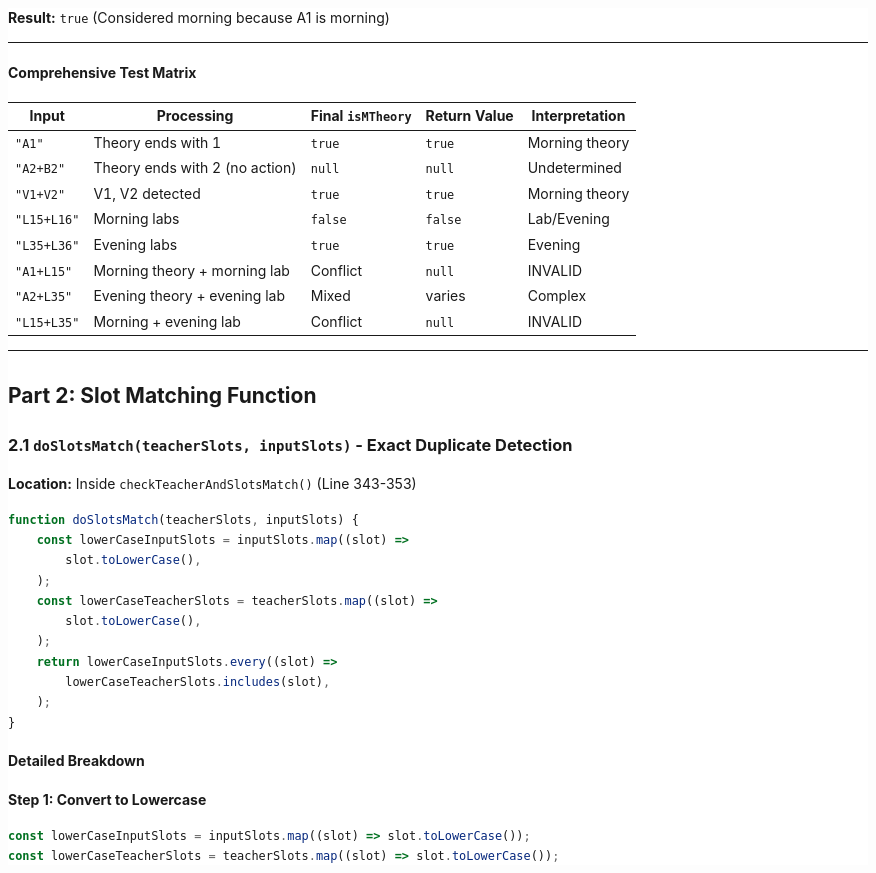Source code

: **Result:** `true` (Considered morning because A1 is morning)

---

#### Comprehensive Test Matrix

| Input | Processing | Final `isMTheory` | Return Value | Interpretation |
|-------|------------|------------------|--------------|----------------|
| `"A1"` | Theory ends with 1 | `true` | `true` | Morning theory |
| `"A2+B2"` | Theory ends with 2 (no action) | `null` | `null` | Undetermined |
| `"V1+V2"` | V1, V2 detected | `true` | `true` | Morning theory |
| `"L15+L16"` | Morning labs | `false` | `false` | Lab/Evening |
| `"L35+L36"` | Evening labs | `true` | `true` | Evening |
| `"A1+L15"` | Morning theory + morning lab | Conflict | `null` | INVALID |
| `"A2+L35"` | Evening theory + evening lab | Mixed | varies | Complex |
| `"L15+L35"` | Morning + evening lab | Conflict | `null` | INVALID |

---

## Part 2: Slot Matching Function

### 2.1 `doSlotsMatch(teacherSlots, inputSlots)` - Exact Duplicate Detection

**Location:** Inside `checkTeacherAndSlotsMatch()` (Line 343-353)

```javascript
function doSlotsMatch(teacherSlots, inputSlots) {
    const lowerCaseInputSlots = inputSlots.map((slot) =>
        slot.toLowerCase(),
    );
    const lowerCaseTeacherSlots = teacherSlots.map((slot) =>
        slot.toLowerCase(),
    );
    return lowerCaseInputSlots.every((slot) =>
        lowerCaseTeacherSlots.includes(slot),
    );
}
```

#### Detailed Breakdown

**Step 1: Convert to Lowercase**
```javascript
const lowerCaseInputSlots = inputSlots.map((slot) => slot.toLowerCase());
const lowerCaseTeacherSlots = teacherSlots.map((slot) => slot.toLowerCase());
```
────────────────────
What to do:
Scan each line above for the string "lowerCaseTeacherSlots". Give the tally and nothing else.

Output of the task:
3